Document passage >>
>>>>>
GraphQL and MySQL: Solving the Join Problem

by Nicola Marcacci Rossi

December 2019

As GraphQL adoption grows, developer teams have to implement GraphQL APIs for larger and larger enterprises and data sets. The larger the project, the more care has to be put into the database choice. While document databases such as MongoDB are the natural GraphQL companion, SQL databases are the standard for relational data.

Good news! Though trickier, it is possible to couple GraphQL and relational databases to very satisfying results. Unfortunately, documentation about how to achieve this has been lacking. This is what we want to remediate here.

This article assumes familiarity with GraphQL, Apollo Server, MongoDB and MySQL. It is part of a series on enterprise-grade GraphQL hosted by smartive.

Sample Data Structure: A Blog

All examples will build on a simple data structure: users can create posts, posts can have comments.

Our data structure

This is how you would describe it in a GraphQL schema (notice the to-one and to-many relationships, we will need to resolve them in different ways).

jsx
type Post {
id: ID
title: String
content: String
user: User! # to-one
comments: [Comment] # to-many
}
type Comment {
id: ID
content: String
post: Post! # to-one
user: User! # to-one
}
type User {
id: ID
name: String
}
query {
post(id: ID): Post
}

Simple Queries

Let’s start by implementing the resolver that allows us to answer a simple query without joins:

jsx
query {
post(id: "xyz") {
id
title
content
}
}

To build MySQL queries we will use the node library knex:

jsx
import Knex from "knex";
const client = Knex({ client: "mysql", connection: { host: "127.0.0.1" } });
const resolvers = {
Query: {
post: (_, { id }) => client.from("Posts").where({ id }).first()
}
};

Linked Queries

So far so good, what we have seen is equivalent to what one would do with a NoSQL database like MongoDB. But what if we want to query linked data?

jsx
query {
post(id: "xyz") {
title
content
user {
name
}
comments {
content
user {
name
}
}
}
}

Let’s look at a number of approaches and their tradeoffs.

Structured Data

With MongoDB one could store the whole document (the post, its author, its comments etc.) as a single entry. Like this we would be done: no more resolvers needed.

jsx
post: (_, { id }) => client.collection("posts").findOne(id)

This approach does have some downsides:

  1. It can’t be done for arbitrary data access patterns (what if I want each commenter’s posts? Suddenly more resolvers are needed).
  2. It leads to redundant/denormalized storage of data, which makes updates to it a complex issue.

And finally, this approach can’t be used with relational databases. We need a different approach.
<<<<<
Provided records >>
>>>>>
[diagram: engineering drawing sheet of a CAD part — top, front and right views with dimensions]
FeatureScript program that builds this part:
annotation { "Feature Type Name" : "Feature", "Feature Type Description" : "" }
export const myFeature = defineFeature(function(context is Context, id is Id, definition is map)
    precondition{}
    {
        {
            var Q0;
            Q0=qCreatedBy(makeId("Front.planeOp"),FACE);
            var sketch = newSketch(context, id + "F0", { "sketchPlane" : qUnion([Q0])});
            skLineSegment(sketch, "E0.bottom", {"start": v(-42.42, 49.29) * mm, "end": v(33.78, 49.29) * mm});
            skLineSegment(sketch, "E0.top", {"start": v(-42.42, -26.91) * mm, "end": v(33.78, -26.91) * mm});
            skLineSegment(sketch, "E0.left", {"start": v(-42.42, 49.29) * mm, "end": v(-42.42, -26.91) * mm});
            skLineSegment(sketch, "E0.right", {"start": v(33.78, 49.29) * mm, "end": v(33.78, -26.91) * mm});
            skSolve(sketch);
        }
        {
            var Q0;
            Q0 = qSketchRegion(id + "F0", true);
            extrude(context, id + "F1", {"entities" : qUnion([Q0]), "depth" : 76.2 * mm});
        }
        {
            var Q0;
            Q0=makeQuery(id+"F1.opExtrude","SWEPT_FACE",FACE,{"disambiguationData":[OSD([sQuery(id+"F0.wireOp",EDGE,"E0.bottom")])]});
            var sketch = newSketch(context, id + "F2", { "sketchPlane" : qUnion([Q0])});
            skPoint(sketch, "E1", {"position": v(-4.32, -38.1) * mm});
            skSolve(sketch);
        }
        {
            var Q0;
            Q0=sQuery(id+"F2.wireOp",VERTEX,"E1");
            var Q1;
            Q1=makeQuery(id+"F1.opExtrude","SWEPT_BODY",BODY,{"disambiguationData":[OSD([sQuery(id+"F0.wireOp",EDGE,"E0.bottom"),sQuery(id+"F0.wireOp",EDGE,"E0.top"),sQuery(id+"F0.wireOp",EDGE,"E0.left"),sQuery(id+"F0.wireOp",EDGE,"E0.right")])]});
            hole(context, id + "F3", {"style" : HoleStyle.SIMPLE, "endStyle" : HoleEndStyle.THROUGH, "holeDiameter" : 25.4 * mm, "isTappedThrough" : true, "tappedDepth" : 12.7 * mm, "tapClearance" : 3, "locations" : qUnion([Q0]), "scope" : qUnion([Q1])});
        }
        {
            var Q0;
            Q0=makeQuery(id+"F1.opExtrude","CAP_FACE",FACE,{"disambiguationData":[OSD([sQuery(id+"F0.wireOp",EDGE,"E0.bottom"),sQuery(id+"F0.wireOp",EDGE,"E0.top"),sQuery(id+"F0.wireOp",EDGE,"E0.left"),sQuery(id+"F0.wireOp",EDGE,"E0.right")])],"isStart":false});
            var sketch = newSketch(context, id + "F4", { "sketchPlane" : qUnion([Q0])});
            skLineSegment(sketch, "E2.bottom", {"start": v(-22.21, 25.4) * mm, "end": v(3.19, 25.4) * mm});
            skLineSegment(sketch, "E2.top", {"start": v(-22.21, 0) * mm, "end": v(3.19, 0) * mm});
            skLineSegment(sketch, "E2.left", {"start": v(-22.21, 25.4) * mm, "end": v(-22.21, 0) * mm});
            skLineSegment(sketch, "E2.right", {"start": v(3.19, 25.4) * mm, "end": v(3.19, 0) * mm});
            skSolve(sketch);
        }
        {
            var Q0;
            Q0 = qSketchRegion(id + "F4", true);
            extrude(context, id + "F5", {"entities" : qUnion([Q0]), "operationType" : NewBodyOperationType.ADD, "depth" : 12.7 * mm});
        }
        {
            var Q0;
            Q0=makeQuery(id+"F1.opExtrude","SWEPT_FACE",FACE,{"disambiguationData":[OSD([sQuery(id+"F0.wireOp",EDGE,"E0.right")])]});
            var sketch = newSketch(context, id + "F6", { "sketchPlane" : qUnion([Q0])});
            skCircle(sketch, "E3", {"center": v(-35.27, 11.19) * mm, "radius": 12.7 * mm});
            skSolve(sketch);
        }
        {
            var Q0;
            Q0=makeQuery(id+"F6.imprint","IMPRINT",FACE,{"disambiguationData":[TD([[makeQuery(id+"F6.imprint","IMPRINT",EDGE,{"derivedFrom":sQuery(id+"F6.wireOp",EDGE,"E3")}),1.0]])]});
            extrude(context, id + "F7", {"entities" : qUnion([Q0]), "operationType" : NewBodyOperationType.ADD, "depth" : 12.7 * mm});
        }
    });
<<<<<
Tasks to perform >>
[1] Reproduce the GraphQL article word for word, starting at the words "Good news! Though" and stopping after the words "posts can have comments.".
[2] List each line of the listing that contains the string "skLineSegment".
The GraphQL article and the listing are separate material.

Solutions to the exercise >>
[1]
Good news! Though trickier, it is possible to couple GraphQL and relational databases to very satisfying results. Unfortunately, documentation about how to achieve this has been lacking. This is what we want to remediate here.

This article assumes familiarity with GraphQL, Apollo Server, MongoDB and MySQL. It is part of a series on enterprise-grade GraphQL hosted by smartive.

Sample Data Structure: A Blog

All examples will build on a simple data structure: users can create posts, posts can have comments.

[2]
            skLineSegment(sketch, "E0.bottom", {"start": v(-42.42, 49.29) * mm, "end": v(33.78, 49.29) * mm});
            skLineSegment(sketch, "E0.top", {"start": v(-42.42, -26.91) * mm, "end": v(33.78, -26.91) * mm});
            skLineSegment(sketch, "E0.left", {"start": v(-42.42, 49.29) * mm, "end": v(-42.42, -26.91) * mm});
            skLineSegment(sketch, "E0.right", {"start": v(33.78, 49.29) * mm, "end": v(33.78, -26.91) * mm});
            skLineSegment(sketch, "E2.bottom", {"start": v(-22.21, 25.4) * mm, "end": v(3.19, 25.4) * mm});
            skLineSegment(sketch, "E2.top", {"start": v(-22.21, 0) * mm, "end": v(3.19, 0) * mm});
            skLineSegment(sketch, "E2.left", {"start": v(-22.21, 25.4) * mm, "end": v(-22.21, 0) * mm});
            skLineSegment(sketch, "E2.right", {"start": v(3.19, 25.4) * mm, "end": v(3.19, 0) * mm});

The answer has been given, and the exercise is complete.